Comme cela était anticipable, malgré les efforts importants réalisés ces derniers mois, les retards pris dans la mise en conformité et en application des engagements internationaux en matière de lutte contre le blanchiment de capitaux, le financement du terrorisme et la corruption, provoquent une double peine pour les entrepreneurs monégasques qui vont à la fois subir les effets de la surveillance renforcée et ceux des enjeux statistiques visant à démontrer l’efficacité des dispositifs par l’augmentation des sanctions qui, rappelons-le, devront être proportionnées.

Le récent placement de Monaco sur la liste grise du GAFI signifie concrètement plus de contraintes pour les entreprises et les milieux d’affaires en général. Au quotidien, il risque d’induire de la défiance de la part de certains investisseurs, clients et fournisseurs étrangers des entreprises monégasques, et de ce fait les inciter à mettre en œuvre des mesures encore plus drastiques dans le cadre d’opérations en lien avec Monaco, et donc potentiellement impacter négativement l’activité économique et retarder la marche des affaires et les investissements, dans un contexte international toujours plus compétitif.

Déjà, avant que Monaco soit placé en liste grise, les entreprises que nous représentons étaient nombreuses à nous faire part de leurs inquiétudes face à la hausse constante des responsabilités et des obligations législatives accrues, sans commune mesure avec des juridictions voisines, particulièrement en termes de niveau des sanctions pénales encourues. Les entreprises monégasques, qui sont majoritairement des PME/TPE, n’ont pas toutes les moyens d’embaucher du personnel dédié. Les entrepreneurs sont accaparés par les informations à collecter, et de plus en plus monopolisées par des tâches administratives au détriment de ce qui est et doit rester leur raison d’être : le management de leur entreprise.
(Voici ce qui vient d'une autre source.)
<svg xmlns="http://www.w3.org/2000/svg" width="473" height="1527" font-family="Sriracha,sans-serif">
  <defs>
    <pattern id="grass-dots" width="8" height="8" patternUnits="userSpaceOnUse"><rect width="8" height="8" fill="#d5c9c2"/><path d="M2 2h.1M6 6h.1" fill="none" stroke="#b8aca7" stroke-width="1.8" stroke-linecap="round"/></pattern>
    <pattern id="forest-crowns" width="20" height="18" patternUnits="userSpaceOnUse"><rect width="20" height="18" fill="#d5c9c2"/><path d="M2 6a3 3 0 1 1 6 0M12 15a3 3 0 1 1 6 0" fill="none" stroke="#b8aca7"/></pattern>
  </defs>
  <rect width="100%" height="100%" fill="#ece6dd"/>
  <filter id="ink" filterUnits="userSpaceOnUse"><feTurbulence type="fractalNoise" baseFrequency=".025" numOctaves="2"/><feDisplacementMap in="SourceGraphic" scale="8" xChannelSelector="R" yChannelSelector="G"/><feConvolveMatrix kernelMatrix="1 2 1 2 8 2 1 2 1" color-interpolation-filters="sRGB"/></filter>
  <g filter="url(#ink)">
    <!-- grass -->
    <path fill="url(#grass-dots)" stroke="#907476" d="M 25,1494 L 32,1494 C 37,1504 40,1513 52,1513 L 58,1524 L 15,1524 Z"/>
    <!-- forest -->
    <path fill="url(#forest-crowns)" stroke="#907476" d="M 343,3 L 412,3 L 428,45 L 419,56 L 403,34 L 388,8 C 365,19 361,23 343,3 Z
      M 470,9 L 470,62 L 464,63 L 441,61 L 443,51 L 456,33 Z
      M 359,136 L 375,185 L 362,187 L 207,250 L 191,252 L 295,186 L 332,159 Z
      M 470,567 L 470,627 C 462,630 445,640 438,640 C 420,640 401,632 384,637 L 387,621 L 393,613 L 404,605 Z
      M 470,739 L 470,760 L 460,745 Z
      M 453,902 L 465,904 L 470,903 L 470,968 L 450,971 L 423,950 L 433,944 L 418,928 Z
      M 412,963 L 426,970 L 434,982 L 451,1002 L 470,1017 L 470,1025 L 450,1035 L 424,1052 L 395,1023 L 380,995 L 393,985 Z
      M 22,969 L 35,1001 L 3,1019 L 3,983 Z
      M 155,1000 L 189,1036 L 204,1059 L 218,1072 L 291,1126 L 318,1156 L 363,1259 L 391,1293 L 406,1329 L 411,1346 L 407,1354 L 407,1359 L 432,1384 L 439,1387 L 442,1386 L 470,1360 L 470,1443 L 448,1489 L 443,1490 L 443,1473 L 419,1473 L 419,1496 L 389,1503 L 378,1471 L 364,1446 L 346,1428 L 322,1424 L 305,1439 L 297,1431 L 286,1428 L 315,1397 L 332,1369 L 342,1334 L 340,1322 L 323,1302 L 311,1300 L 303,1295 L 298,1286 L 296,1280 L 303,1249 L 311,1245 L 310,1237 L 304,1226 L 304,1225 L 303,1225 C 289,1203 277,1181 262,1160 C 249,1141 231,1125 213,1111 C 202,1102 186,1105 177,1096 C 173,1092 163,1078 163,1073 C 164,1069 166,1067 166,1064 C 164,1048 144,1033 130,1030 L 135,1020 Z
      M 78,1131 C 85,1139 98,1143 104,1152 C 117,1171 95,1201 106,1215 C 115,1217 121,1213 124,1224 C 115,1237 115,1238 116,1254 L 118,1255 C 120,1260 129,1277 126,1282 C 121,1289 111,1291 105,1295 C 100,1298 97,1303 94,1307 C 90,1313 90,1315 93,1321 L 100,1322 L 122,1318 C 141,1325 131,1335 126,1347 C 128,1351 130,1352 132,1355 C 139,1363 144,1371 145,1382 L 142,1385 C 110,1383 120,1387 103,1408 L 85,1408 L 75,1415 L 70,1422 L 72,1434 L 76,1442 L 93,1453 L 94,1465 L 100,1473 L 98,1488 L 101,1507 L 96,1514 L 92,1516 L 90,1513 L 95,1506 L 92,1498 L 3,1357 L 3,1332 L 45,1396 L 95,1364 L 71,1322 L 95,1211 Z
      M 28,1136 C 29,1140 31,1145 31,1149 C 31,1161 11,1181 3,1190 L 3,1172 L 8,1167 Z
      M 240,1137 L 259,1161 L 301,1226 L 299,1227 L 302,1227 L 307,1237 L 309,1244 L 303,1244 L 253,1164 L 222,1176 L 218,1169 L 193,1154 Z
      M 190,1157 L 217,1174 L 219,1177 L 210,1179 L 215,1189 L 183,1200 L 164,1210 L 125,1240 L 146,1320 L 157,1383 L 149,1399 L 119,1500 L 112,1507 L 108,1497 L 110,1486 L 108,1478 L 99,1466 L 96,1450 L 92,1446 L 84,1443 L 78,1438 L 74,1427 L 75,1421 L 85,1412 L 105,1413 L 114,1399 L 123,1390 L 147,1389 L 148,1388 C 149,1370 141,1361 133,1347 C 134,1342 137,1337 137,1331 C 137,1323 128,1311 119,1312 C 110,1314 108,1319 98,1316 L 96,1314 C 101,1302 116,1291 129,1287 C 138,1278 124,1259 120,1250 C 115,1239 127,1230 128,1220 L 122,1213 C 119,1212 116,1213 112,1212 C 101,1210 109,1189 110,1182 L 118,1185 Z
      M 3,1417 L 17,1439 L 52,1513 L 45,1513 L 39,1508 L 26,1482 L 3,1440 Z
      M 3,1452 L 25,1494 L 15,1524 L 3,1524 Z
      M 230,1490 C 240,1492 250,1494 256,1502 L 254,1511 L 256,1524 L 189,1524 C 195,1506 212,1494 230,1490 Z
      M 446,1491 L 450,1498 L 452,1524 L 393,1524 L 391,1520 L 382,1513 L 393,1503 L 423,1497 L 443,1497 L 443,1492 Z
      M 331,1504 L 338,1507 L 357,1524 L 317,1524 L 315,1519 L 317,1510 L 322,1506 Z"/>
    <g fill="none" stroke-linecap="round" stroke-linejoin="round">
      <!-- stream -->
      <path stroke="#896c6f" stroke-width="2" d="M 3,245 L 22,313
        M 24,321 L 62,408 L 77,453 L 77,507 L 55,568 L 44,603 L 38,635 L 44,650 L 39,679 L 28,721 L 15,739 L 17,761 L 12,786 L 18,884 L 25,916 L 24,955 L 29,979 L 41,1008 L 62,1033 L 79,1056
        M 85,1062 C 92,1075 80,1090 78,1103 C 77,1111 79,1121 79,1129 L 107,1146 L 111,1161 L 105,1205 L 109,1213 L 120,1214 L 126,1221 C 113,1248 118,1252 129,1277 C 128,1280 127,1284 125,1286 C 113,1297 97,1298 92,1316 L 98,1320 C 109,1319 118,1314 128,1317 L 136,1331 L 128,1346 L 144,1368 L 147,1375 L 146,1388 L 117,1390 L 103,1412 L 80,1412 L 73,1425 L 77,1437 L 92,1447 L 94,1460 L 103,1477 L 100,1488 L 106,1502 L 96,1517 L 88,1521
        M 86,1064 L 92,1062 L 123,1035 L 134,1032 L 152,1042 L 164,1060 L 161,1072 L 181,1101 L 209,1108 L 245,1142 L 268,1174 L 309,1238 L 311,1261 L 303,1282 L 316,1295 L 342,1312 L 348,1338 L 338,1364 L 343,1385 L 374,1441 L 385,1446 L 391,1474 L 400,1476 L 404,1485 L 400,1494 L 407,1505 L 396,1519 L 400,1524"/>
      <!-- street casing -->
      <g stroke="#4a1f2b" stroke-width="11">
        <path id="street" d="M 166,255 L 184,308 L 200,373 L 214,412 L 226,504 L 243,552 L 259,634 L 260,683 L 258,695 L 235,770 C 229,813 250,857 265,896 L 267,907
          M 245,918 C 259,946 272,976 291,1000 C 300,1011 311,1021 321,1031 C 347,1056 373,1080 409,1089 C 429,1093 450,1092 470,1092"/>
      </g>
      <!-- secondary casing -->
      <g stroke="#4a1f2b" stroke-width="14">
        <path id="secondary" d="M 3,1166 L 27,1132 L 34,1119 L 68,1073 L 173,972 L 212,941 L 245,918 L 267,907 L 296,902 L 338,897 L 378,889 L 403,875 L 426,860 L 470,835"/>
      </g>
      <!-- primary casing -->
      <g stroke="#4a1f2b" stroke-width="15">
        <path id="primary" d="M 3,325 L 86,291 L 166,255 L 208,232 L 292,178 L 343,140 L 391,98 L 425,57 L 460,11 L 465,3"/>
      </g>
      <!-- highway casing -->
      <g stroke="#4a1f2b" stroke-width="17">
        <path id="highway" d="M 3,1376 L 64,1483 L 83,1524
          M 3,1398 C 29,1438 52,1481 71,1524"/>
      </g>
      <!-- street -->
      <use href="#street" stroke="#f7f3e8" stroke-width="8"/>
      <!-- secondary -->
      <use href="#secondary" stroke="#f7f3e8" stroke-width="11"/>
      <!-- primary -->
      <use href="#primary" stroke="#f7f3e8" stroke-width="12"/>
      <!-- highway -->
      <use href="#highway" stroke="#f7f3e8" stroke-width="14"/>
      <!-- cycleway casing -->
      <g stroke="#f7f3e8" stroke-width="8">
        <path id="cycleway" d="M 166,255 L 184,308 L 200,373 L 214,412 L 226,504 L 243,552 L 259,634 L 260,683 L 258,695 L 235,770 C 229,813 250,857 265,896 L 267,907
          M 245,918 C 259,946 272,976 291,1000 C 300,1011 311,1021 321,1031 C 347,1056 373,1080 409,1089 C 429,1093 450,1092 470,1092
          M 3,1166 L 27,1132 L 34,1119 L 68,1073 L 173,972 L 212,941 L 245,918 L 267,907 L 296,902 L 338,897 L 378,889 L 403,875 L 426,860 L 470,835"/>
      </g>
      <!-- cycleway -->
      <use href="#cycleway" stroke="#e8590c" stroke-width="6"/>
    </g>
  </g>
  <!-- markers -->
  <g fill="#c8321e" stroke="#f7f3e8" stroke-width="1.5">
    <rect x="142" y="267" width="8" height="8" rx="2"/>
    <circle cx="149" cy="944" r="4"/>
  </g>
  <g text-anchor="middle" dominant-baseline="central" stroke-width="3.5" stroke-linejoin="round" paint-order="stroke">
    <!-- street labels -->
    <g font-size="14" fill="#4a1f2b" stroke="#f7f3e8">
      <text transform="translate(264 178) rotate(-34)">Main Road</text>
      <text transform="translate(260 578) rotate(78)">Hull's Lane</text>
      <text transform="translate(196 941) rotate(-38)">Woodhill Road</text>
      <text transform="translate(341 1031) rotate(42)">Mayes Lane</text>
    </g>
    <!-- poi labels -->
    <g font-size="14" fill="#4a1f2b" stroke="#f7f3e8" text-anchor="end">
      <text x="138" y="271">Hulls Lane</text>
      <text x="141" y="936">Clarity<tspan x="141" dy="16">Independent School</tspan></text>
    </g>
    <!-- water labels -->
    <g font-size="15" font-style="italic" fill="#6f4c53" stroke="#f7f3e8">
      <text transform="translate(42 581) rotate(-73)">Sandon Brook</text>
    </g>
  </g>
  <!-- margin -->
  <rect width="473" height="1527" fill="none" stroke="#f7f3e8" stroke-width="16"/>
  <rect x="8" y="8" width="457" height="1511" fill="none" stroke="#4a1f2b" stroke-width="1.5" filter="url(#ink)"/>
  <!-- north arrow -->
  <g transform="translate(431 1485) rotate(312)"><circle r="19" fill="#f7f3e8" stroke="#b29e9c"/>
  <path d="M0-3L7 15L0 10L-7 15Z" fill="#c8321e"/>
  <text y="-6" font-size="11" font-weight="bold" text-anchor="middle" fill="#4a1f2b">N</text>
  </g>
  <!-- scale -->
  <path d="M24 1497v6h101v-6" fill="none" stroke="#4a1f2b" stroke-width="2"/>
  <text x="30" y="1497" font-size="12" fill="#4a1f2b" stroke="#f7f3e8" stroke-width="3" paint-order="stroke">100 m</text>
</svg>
Puisque les transpositions des recommandations du comité Moneyval et du GAFI n’ont pas permis d’éviter le placement en liste grise, il nous faudrait revenir à un modèle équilibré, qui soit conforme aux recommandations des organismes internationaux sans aller au-delà, pour éviter autant que faire se peut des départs d’entreprises et d’investisseurs, et leur impact sur l’emploi et le budget de l’État. Il faudrait aussi s’assurer que les organes de contrôle récemment structurés soient en mesure de « juger » les assujettis conformément à la doctrine des pratiques de place et de manière proportionnée.

Il en va de l’attractivité de Monaco et de la survie de notre prospérité économique et sociale.